Post
Topic
Board Altcoin Discussion
Re: [XMR] Monero Improvement Technical Discussion
by
ArticMine
on 17/07/2016, 02:26:20 UTC
...

Okay. So in the equations state above, I think you're just laying out the existing penalty fee as it exists in Monero.

From an earlier post, you state

Quote
In this scenario per KB fees are proportional to the base reward divided by the median of the blocksize over the last N blocks, Rbase/MN.

I think this is the only place I see a clear exposition of how per KB fees will be calculated, and it is directly tied to Mn, so therefore the blocksize penalty mechanics are sort of encapsulated by Mn . So the base reward will eventually hit 0.6 (at current 2 minute blocktime), so at that point the the median blocksize is the main driver.

Quote
I say linear because for a given base reward the cost in xmr adding a particular transaction of a given size in KB to a particular part of the penalty area falls liniarly with the the median of the blocksize. For example if MN is 10x larger the cost per transaction falls by a factor of 10 since there are 10x as many transactions paying for a given amount of penalty. In this example I am assuming the transactions are all of the same size for simplicity.
With this I can see where your head is at - basically we assume that if the MN has grown, the network has become more valuable due to the increase in activity. The increased external valuation has to be countered with an internal decrease in the xmr cost to add to the chain, though it must be done with the proper safeguards to prevent bloat attack (or something). In your approach, this is done by directly scaling the blockchain fee with the penalty, which is directly coupled to MN.

So, in practice (for humans using the network), we will have a statistic that details MN in real time, and the software client will make suggestions based on MN for per KB fees.

Meanwhile, the consensus protocol creating a given block will have calculated MN for a given span, determined the optimal size of the block to create. If the optimal size of the block to create is <=  the previous block, any transaction meeting the current blockchain-fee threshold can be included in that block. If the optimal size of the block to create is > the previous block, any transaction meeting the current blockchain-fee threshold can be included in addition to transactions with lower fees.

My brain hurts just imagining how the optimal block size calculations will look.

I wonder if we should pull the training wheels with the 60 kb thing and just let the protocol do its thing, then we could see how the blocksize penalty actually affects things. Though that would force miners to not mine any transactions until the mempool is stuffed. Hrm...

Setting the fees in the penalty area is actually the easy part.

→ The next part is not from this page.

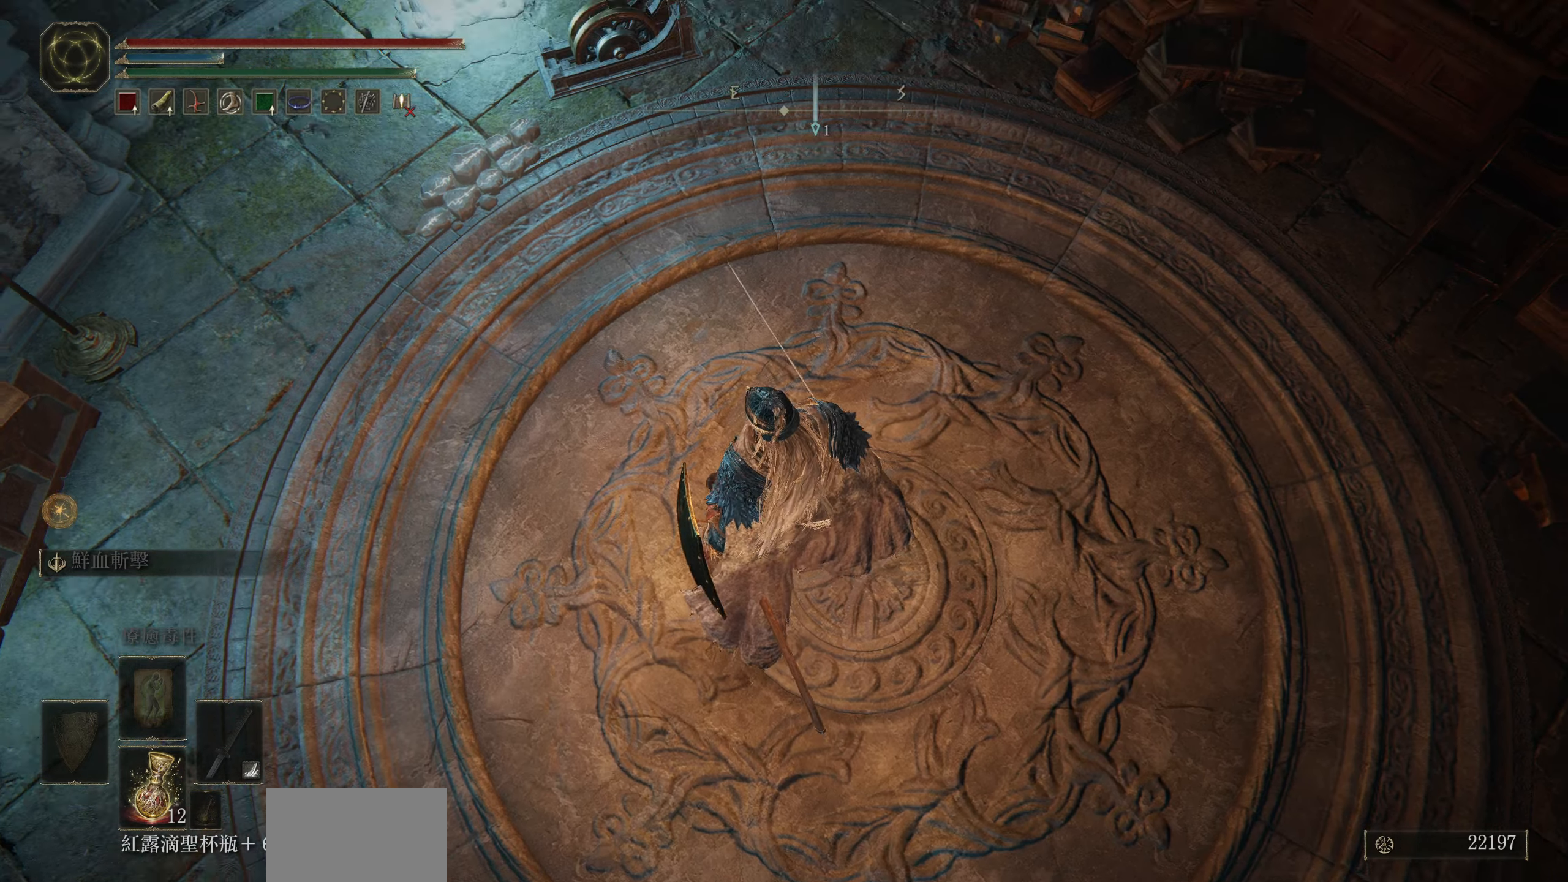
{"buttons": [], "left_stick": "up", "right_stick": "center", "events": [[217, "left_stick", "up"]]}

It is coming up with an optimal or at least close to optimal algorithm for determining the optimal transactions to include in a block from the miner's point of view that I am still wrapping my head around. I do have some ideas at this point but nothing concrete yet. By the way we have had already blocks that have triggered the penalty going all the way back to 2014. Furthermore there was an attack in 2014 that produced a fair number of blocks into the penalty area when at the time M0 was 20,000 K. This was before the recent fork to 2 min blocks. So in effect we already have experience with the training wheels taken off. While the penalty works as designed the economics are very far from optimal with only one fixed fee tier that is approximately in the low end of the penalty range and basically little if any optimization on the miner side.